El futuro de la hostelería tiene como aliado fiel el uso de la tecnología. Cada vez más, los restauradores y los hosteleros apuestan por soluciones digitales que les faciliten su día a día en el entorno de trabajo y que hagan más agradable la visita de los clientes al local. En boga están las cartas y los menús digitales, los tótem de pedido, las ‘tablets’, las mesas interactivas y las aplicaciones para teléfonos móviles. Esta aceptación que va ‘in crescendo’ es una realidad que también constatan las empresas del sector. Desde Hosteltáctil, por ejemplo, aseguran que: “desde hace poco más de una década observamos un profundo proceso de modernización del sector hostelero en general. Este proceso, que cada vez es más ágil y generalizado, está directamente relacionado con temas de imagen, cuidado gastronómico y con la integración y la adaptación de las nuevas tecnologías”. Por su parte, Siteco también apoya esta opinión: “cada vez es mayor la aceptación de este tipo de tecnología entre los locales de hostelería, ya que se juntan dos factores fundamentales: la gente está más familiarizada a este tipo de soluciones y los hosteleros tienen menos tolerancia a las pérdidas de dinero. Además, gracias a estas herramientas se evitan muchas colas a la hora de pedir”.
Aún así, desde algunos sectores se mira con cautela a la implantación de estas herramientas. Tabletech opina que “el mercado español está empezando a asimilar estos productos, pero es cierto que en otros países como EE.UU, Latinoamérica o el norte de Europa estos productos tienen más aceptación. En España está siendo más lento pero estamos progresando, el sector hostelero se enfrenta a la tarea de evolucionar, como el resto de sectores, y sus clientes cada vez están más conectados con las redes sociales y el entorno digital”.

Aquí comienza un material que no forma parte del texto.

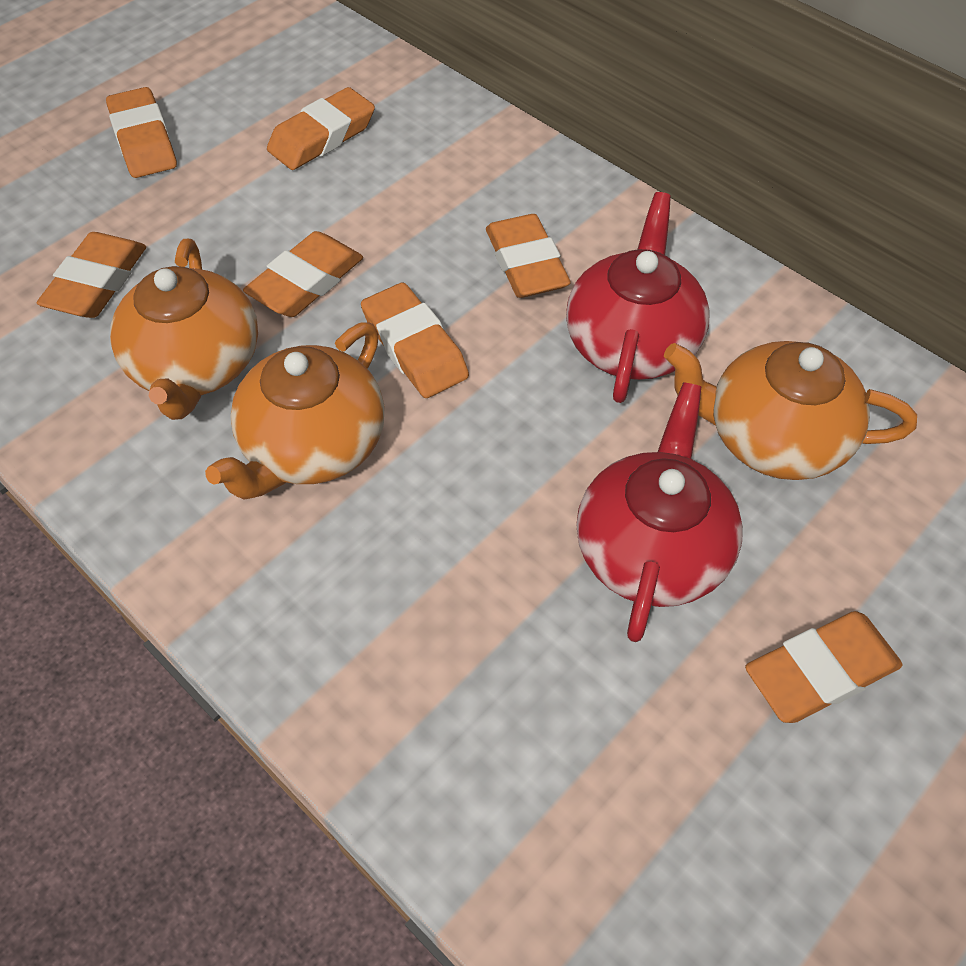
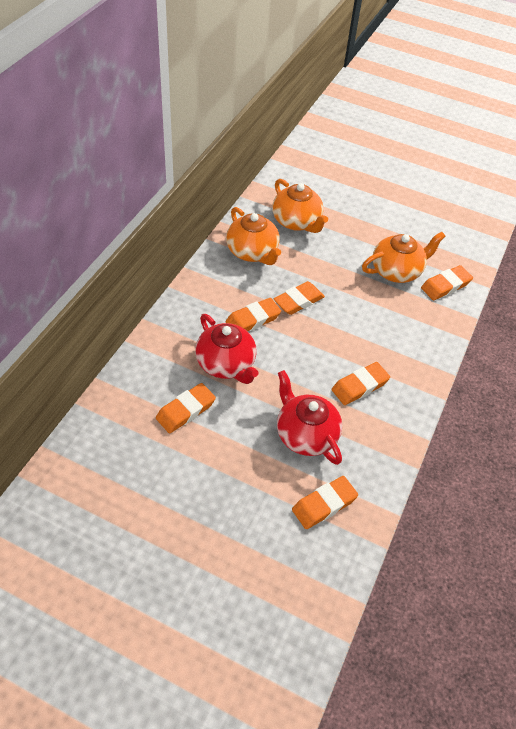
orange eraser: 7 -> 6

Entre las ventajas que estos productos ofrecen a la hostelería, desde Imagicc destacan las siguientes: “la mayor ventaja de estas soluciones es la agilidad en los pedidos y como consecuencia el aumento de las ventas. En ocasiones, hemos hecho pruebas en dos mesas para demostrar la aceptación del público a este tipo de servicio, y el resultado demostraba que los comensales que se encontraban con una carta convencional tardaban más en elegir porque en ocasiones no entendían bien el producto, en cambio, los que probaban la carta digital y tenían más información del productos se decidían antes y el pedido era mucho más ágil. Creemos que la aceptación del comensal es total y la del hostelero una vez verificado el resultado también es satisfactoria”. Desde Tabletech expresan también su opinión: “las principales ventajas son la optimización del tiempo y el ahorro de coste”.